Si chiamano “meta-analisi”. Non sono ricerche come altre, svolte in qualche laboratorio in cui mettere alla prova cavie o provette. Questi studi si svolgono prevalentemente in biblioteca e davanti a un computer dotato di adeguati software di analisi statistica.
Il loro obiettivo è quello di fotografare lo stato dell’arte di un argomento e poi passarlo al setaccio per ottenere una conclusione generale valida per tutti.

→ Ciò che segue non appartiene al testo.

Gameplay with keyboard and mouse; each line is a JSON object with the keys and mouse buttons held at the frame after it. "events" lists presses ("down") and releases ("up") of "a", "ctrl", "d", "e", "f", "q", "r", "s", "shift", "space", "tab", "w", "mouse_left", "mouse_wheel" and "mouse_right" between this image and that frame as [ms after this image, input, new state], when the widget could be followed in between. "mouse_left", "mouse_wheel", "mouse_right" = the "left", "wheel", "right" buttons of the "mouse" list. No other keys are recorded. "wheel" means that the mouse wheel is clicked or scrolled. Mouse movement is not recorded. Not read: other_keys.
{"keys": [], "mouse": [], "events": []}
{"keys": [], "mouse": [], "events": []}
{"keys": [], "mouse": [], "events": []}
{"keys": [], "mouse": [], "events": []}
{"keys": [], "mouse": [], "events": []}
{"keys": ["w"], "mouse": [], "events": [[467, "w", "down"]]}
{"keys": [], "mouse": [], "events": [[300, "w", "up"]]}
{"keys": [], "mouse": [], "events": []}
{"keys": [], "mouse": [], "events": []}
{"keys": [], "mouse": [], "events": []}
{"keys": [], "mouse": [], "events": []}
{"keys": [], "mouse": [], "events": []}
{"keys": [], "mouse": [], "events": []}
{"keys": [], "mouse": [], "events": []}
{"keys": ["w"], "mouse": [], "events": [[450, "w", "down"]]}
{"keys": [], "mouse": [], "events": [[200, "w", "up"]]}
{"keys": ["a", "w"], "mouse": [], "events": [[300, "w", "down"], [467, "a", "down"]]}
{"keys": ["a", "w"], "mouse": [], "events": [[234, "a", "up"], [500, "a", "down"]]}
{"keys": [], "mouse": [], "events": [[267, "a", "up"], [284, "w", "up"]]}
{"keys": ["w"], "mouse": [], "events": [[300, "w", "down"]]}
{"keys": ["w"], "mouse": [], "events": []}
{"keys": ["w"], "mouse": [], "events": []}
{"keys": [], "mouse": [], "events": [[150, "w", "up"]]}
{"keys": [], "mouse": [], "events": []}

Per esempio, in una meta-analisi viene data molta importanza alla varianza statistica emersa nelle diverse prove, fra le quali vengono valorizzate soprattutto quelle con una varianza bassa. I risultati di queste sono infatti considerati più affidabili e ricevono un peso più elevato in fase di valutazione.
È infatti l’assenza di criteri oggettivi che fa trarre spesso conclusioni ricche di errori di tipo psicologico o, peggio ancora, ideologico. E ciò è tanto più vero quanto più è alto il numero di ricerche e tanto più è pesante la componente statistica nelle singole ricerche.
 

Ogm, produttivi ed ecologici

 
Nel caso in questione, ovvero la ricerca svolta da Wilhelm Klümper e Matin Qaim, del Dipartimento di Economia Agraria e di Sviluppo Rurale dell’Università Georg-August di Goettingen, in Germania, molti degli studi originali non riportavano misure di varianza.
Per testare quindi la solidità dei risultati, i ricercatori si sono avvalsi di sistemi di ponderazione diversi, assumendo l'inverso del numero di impatto delle diverse osservazioni per set di dati. Questo procedimento evita che i singoli insiemi di dati, in caso siano stati utilizzati in numerose pubblicazioni, dominino il calcolo dell’effetto medio per una semplice questione di ridondanza.
 
I risultati dello studio sono stati alquanto convincenti. In media, adottando tecnologie che contemplavano ogm è stato ridotto del 37% l'uso di agrofarmaci, aumentando al contempo i raccolti del 22%.
Il profitto degli agricoltori è stato ancora più convincente, visto che l’incremento è stato pari al 68%. E guadagni in più per gli agricoltori significano maggiore competitività del comparto agricolo che adotta le biotecnologie, a dispetto di chi nega questa sonora evidenza.
Le riduzioni nell’uso di agrofarmaci va invece a favore di ambiente e prodotti finali. Meno agrofarmaci vogliono dire meno residui alla raccolta e meno sostanze reperite nelle acque.
Tali riduzioni sono ovviamente a favore soprattutto delle colture resistenti agli insetti, il cui risparmio in tonnellate è in parte annullato da quelle resistenti agli erbicidi.
Rese per ettaro e profitti per gli agricoltori si sono peraltro rivelati maggiori nei Paesi in via di sviluppo rispetto a quelli considerati “sviluppati”. Ciò ha in effetti senso, dato che nei primi le tecnologie sono spesso arcaiche, quindi i benefici delle genetiche e delle metodiche più moderne hanno prodotto risparmi considerevoli nei costi e guadagni più elevati alla raccolta.
 
Uno studio che quindi dovrebbe esser letto soprattutto da chi, ostinatamente, continua a pensare che la fame nel Mondo si possa combattere insistendo nel ricorso alle pratiche orticole di tipo familiare, con la terra smossa da zappe di legno e irrigata con otri di terracotta trasportati sulla testa.